Celui présente les concepts essentiels, qui sont complexes. Il n’y a pas de définition simple de la dépendance (ou, à rebours de l’autonomie). Il faut au contraire s’attacher à voir des notions comme la vulnérabilité, les limitations d’activités, le recours aux aides, humaines, financières, prothèses, la dépendance, comme un gradient de situations[1].  « Aucun homme[2] n’est une île (…) » et nul ne peut se proclamer totalement indépendant ou autonome. Une multi dimensionnalité caractérise aussi la description de ces situations. Toutefois, cet article présente un indicateur clé car pertinent et simple à mesurer, le « GALI ».

Mesurer pour maintenir les liens (?)

« Mesurer pour comprendre » : l’enjeu est l’inclusion sociale des personnes fortement dépendantes. On a vu la fragilité de nos sociétés, incapables de seulement maintenir des contacts familiaux avec nos anciens, surtout nos anciennes, les plus isolées et isolés et les conséquences dramatiques qui s’en suivies,durant les derniers mois.

Un vieillissement de la population spectaculaire

L’article https://www.insee.fr/fr/statistiques/3645986%3Fsommaire%3D3646226%26q%3Dvieillissement est une synthèse assez récente (parue fin 2018) sur la population des seniors. Le vieillissement de la population française est avéré. Nonagénaire, centenaires sont de plus en plus nombreux. Les « supercentenaires (plus de 105 ans, plus de 110 ans, …) deviennent objet de statistiques plutôt que de chroniques dans la presse locale : l’effet Calment cesse d’être une exception. Numériquement, on estimait à moins de 3 millions les octogénaires en 1870, ils seront sans doute près de 22 millions en 2070 (puissions nous en être encore …).
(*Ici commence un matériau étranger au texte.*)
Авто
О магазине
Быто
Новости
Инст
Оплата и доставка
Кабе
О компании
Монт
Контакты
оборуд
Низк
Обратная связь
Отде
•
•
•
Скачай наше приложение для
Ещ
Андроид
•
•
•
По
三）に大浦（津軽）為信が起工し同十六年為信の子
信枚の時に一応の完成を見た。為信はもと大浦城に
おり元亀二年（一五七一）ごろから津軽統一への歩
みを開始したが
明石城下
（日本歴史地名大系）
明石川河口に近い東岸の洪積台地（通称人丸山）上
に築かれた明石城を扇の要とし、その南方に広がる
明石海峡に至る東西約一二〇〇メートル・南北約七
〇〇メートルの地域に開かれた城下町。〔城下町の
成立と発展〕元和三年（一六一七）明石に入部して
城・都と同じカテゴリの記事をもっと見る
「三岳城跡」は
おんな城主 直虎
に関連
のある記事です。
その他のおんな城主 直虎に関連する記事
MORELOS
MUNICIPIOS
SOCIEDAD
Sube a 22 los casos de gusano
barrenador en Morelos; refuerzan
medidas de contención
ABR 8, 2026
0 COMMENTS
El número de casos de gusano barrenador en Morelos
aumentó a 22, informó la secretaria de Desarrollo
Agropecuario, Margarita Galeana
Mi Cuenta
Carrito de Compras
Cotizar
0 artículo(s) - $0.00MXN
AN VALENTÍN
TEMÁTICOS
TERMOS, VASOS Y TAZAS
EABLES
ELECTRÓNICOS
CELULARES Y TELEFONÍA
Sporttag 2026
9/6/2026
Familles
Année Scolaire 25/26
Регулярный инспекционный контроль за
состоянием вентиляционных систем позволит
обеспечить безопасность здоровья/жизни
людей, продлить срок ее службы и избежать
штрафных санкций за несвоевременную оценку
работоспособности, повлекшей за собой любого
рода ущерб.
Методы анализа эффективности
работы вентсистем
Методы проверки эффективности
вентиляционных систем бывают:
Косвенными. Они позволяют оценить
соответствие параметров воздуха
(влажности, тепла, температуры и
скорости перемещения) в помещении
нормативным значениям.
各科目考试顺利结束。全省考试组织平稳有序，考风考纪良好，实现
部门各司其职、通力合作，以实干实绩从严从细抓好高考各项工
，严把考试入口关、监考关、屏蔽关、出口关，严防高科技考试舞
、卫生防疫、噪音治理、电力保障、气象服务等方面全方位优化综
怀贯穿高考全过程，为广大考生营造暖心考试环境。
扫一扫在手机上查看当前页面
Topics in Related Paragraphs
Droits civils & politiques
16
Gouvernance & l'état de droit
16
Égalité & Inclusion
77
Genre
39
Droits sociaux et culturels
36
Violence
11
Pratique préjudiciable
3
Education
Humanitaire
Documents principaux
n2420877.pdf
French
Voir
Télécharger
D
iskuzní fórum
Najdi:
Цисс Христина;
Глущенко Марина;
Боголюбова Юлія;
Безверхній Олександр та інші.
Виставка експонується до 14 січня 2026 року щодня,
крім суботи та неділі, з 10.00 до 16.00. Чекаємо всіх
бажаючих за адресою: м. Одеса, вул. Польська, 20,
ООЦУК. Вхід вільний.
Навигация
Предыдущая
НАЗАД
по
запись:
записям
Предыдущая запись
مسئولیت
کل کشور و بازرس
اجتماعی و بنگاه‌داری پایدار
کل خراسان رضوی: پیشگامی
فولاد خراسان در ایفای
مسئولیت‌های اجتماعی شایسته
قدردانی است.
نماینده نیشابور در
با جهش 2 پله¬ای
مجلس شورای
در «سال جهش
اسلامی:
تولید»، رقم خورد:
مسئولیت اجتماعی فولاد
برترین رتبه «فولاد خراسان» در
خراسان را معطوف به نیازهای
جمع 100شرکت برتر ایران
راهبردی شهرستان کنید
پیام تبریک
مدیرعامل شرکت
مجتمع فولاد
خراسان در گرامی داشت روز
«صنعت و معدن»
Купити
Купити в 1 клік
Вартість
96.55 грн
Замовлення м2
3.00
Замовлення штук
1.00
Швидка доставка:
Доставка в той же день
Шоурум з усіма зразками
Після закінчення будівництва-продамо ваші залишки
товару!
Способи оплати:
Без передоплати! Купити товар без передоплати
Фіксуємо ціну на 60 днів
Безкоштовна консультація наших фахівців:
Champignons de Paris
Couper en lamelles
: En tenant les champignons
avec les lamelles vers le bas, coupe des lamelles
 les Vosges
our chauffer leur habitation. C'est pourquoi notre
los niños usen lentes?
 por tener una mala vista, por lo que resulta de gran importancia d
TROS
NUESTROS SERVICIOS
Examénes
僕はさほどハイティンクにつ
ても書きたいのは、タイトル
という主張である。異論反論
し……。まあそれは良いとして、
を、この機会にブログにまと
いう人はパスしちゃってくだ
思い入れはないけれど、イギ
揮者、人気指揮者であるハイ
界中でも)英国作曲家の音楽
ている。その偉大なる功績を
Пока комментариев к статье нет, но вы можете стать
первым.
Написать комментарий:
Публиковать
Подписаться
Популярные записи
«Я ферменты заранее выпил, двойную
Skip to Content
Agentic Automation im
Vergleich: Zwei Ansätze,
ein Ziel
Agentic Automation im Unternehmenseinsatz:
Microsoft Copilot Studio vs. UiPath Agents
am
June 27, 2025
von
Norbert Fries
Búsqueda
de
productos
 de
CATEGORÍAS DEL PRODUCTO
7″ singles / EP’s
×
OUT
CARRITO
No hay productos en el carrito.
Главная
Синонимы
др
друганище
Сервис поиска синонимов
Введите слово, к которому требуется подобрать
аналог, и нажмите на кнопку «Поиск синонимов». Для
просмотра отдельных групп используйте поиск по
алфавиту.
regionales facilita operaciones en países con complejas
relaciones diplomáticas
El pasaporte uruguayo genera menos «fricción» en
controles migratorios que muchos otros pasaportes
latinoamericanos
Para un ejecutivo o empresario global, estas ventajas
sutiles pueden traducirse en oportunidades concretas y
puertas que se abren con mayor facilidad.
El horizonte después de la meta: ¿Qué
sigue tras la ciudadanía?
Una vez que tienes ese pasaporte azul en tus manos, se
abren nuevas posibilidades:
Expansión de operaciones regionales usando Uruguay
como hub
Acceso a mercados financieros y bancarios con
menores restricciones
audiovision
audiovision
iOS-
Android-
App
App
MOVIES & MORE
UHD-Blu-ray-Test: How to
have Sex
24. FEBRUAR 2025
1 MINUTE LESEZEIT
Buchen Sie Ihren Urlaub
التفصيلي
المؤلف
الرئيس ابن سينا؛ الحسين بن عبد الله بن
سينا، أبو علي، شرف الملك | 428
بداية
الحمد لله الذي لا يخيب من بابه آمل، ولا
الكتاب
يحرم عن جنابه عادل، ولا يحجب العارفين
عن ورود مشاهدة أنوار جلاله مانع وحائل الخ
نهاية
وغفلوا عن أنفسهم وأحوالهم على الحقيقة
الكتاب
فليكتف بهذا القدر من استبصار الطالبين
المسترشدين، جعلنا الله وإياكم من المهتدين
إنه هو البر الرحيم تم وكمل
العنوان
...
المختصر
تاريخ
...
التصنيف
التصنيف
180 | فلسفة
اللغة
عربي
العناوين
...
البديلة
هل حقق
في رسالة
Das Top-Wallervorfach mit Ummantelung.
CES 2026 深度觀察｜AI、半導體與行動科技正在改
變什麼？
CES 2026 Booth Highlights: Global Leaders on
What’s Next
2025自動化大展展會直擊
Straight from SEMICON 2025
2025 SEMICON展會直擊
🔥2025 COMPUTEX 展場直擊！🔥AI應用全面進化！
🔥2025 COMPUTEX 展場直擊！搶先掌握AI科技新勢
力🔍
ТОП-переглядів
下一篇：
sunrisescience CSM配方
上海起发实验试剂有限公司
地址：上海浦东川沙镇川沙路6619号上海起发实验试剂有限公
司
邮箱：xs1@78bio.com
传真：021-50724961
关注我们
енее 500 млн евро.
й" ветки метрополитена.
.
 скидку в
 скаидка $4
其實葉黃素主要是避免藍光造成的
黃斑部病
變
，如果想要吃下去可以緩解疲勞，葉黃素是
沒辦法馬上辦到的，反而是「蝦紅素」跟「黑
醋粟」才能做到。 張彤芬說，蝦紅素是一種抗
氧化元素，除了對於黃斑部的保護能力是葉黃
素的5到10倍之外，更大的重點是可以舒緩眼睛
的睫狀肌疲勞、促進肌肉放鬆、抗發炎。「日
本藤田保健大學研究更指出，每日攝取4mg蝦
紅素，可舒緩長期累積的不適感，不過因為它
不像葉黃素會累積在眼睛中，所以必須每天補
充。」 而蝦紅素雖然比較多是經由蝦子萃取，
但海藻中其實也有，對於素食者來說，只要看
Ce vieillissement tient bien sur beaucoup plus à l’augmentation de l’espérance de vie que celle de la population.

Le maintien à domicile limite le recours aux EHPAD

En parallèle, des politiques constantes de maintien au domicile ou dans des structures intermédiaires n’ont cessé de faire reculer l’âge « pivot » que l’on définit ici comme celui où la moitié de la population est hébergée en EHPAD : il est proche de 100 ans, avec une différence marquée pour les femmes, bien plus nombreuses à ces âges que les hommes (qui vivent davantage au domicile du fait de la présence d’une conjointe relativement plus jeune….). Toutefois la cohabitation intergénérationnelle est en baisse.

Mais est-ce pérenne ?

Le troisième article invoqué (https://blog.ipp.eu/2020/12/02/construire-1-000-ehpad-dici-2030-ou-repenser-la-prise-en-charge-des-personnes-agees-dependantes ) offre une prospective a relativement court terme (2030). Le vieillissement va se poursuivre. Aucune analyse sur l’impact de la crise sanitaire actuelle n’est disponible, mais celui-ci ne sera pas négligeable sur la population des EHPAD, particulièrement frappée par la Covid. La prospective se base sur les données démographiques, notamment les projections de populations classées en « GIR 1-2 », c’est à dire particulièrement dépendantes. On y souligne l’impact de l’isolement, n’avoir ni conjointe (le plus souvent) ni descendantes (ou descendant) est un facteur d’institutionnalisation avéré.

Vieillir chez soi n’a pas de prix, mais un coût …

Quelques chiffres issus de l’étude citée[3] montrent bien des enjeux qui sont pressants (2030, c’est tout de suite) : aider une personne très dépendante, c’est 32 heures par semaine, souvent à charge d’une conjointe (à la retraite, pas grave, elle a que ça à faire), d’une descendante (parfois encore active) ou d’un personnel d’Ehpad. Un besoin d’environ 1 milliard d’heures ou de 700 000 personnes aidantes à temps plein. Notons aussi que la perspective d’aller en EHPAD est redoutée par la majorité des Français …

Quel sera le « modèle » de prise en charge des personnes très dépendantes, dans les prochaines années ? Ces trois articles offrent les termes utiles à la réflexion.